Örneğin, eylül ayında geçen yılın aynı ayına göre TÜFE artışı % 6.15, ÜFE artışı ise % 12.15 oldu. Yani iki katı! 12 aylık ortalamalara göre bakılınca da TÜFE artışı % 6, ÜFE artışı % 10.03 oldu. Bu rakamlara bakınca, ÜFE'deki artışların olması gerektiği gibi orta vadede de tüketici fiyatlarına yansımadığı gibi bir sonuç çıkmaktadır. Bu durum TÜİK'in enflasyon rakamlarına olan güveni azaltmaktadır. Başka bir deyişle AKP Hükümeti memura hak ettiği enflasyon farkını ödememektedir. Elektrik, doğalgaz zamları ve vergi güncellemeleri % 10.2 üzerinden , memura yapılan zamlar %4-5 üzerinden "güncelleniyor!" Eğer bu yıl da devam ederse, % 3+3'lük zam oranı enflasyonun oldukça altında kalacaktır. Hem bu enflasyon hedefi tutmayacak, hem de yine TÜFE ve ÜFE farkı yüksek olacaktır.

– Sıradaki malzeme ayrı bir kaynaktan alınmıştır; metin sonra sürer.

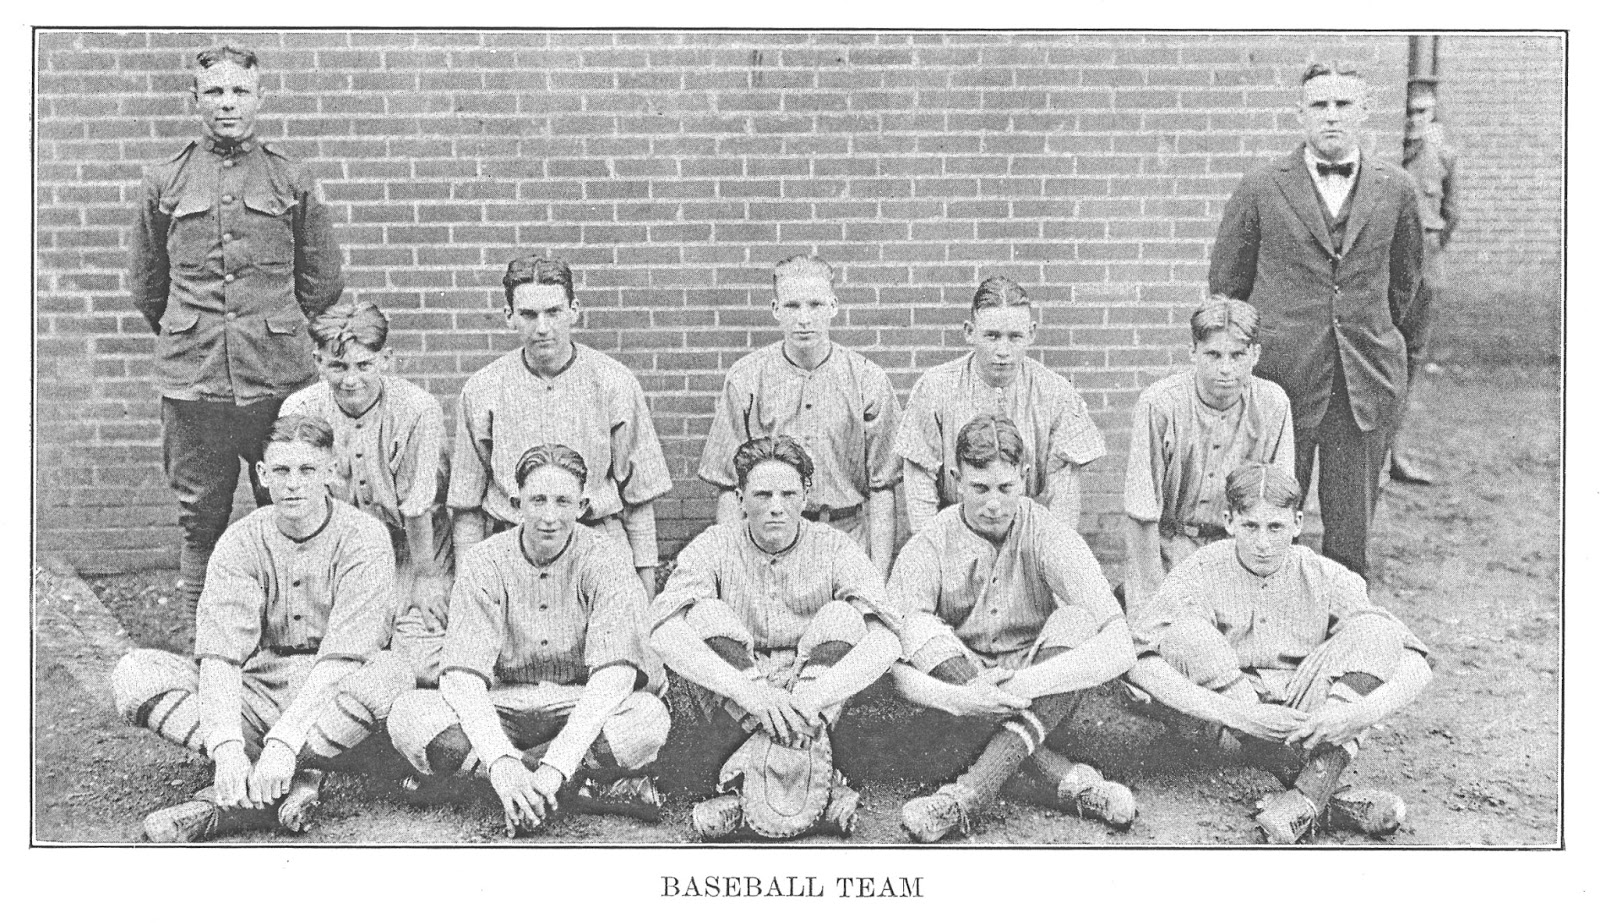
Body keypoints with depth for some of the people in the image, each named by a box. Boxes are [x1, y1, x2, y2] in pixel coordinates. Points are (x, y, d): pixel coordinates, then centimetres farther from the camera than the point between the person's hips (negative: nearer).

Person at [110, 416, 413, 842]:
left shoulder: (363, 538, -10)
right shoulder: (240, 543, -2)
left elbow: (342, 658, -20)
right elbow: (220, 655, -14)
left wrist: (283, 742, -31)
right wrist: (227, 749, -31)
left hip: (331, 702, -3)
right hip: (258, 692, 3)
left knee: (393, 672, -35)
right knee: (134, 672, -16)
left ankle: (230, 802, -29)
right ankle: (297, 781, -28)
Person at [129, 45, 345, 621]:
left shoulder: (292, 181, 6)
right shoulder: (164, 183, 8)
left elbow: (323, 280, 14)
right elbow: (145, 284, 18)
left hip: (279, 380, -1)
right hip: (192, 383, 1)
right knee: (201, 523, 6)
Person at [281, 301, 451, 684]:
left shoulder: (419, 410, -19)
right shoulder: (298, 410, -12)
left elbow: (419, 508, -13)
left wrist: (424, 580, -10)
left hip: (408, 550, -2)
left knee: (423, 667, -16)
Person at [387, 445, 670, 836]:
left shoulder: (606, 557, -12)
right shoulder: (485, 562, -7)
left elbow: (614, 673, -23)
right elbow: (462, 674, -17)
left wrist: (556, 765, -35)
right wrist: (499, 761, -35)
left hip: (585, 711, -2)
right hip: (503, 708, 3)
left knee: (649, 717, -33)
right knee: (409, 717, -27)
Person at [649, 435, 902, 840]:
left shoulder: (834, 549, -5)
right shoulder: (713, 548, -5)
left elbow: (885, 641, -19)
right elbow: (664, 631, -23)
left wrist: (813, 696, -36)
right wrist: (745, 689, -37)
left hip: (814, 706, 0)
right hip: (732, 705, 0)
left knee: (843, 617, -22)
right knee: (706, 614, -23)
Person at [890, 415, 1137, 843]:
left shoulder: (1048, 537, -12)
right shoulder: (927, 550, -10)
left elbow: (1120, 648, -23)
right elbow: (894, 666, -18)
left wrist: (1026, 683, -35)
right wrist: (960, 698, -37)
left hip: (1042, 705, 0)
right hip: (959, 694, 0)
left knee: (1077, 622, -26)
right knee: (919, 629, -26)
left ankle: (967, 795, -37)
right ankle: (1067, 780, -33)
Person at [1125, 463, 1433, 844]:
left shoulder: (1325, 577, -4)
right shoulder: (1200, 574, -9)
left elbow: (1416, 663, -10)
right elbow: (1140, 664, -23)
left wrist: (1362, 712, -32)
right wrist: (1237, 715, -34)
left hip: (1313, 720, 1)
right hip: (1234, 725, -1)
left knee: (1377, 629, -18)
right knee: (1184, 630, -26)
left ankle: (1310, 792, -35)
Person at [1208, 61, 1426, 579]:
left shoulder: (1394, 191, 6)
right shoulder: (1259, 190, 0)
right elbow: (1226, 283, 8)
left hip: (1366, 385, 2)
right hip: (1280, 380, -2)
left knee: (1351, 528, 7)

Hükümetin vergileri güncellerken ÜFE oranlarını, memur maaşlarını güncellerken TÜFE oranını kullanması açıkça çifte standarttır, AKP Hükümetinin vatandaşı kandırmasıdır. AKP Hükümeti ÜFE...TÜFE derken vatandaşlarımızı "tufa"ya düşürmektedir. Memur maaşlarının enflasyon farkı da TÜFE'ye göre değil, ÜFE'ye göre hesaplanmalıdır. Ya da tam tersi yapılmalı ve yeniden değerleme oranının hesaplanmasında da TÜFE oranları kullanılmalıdır.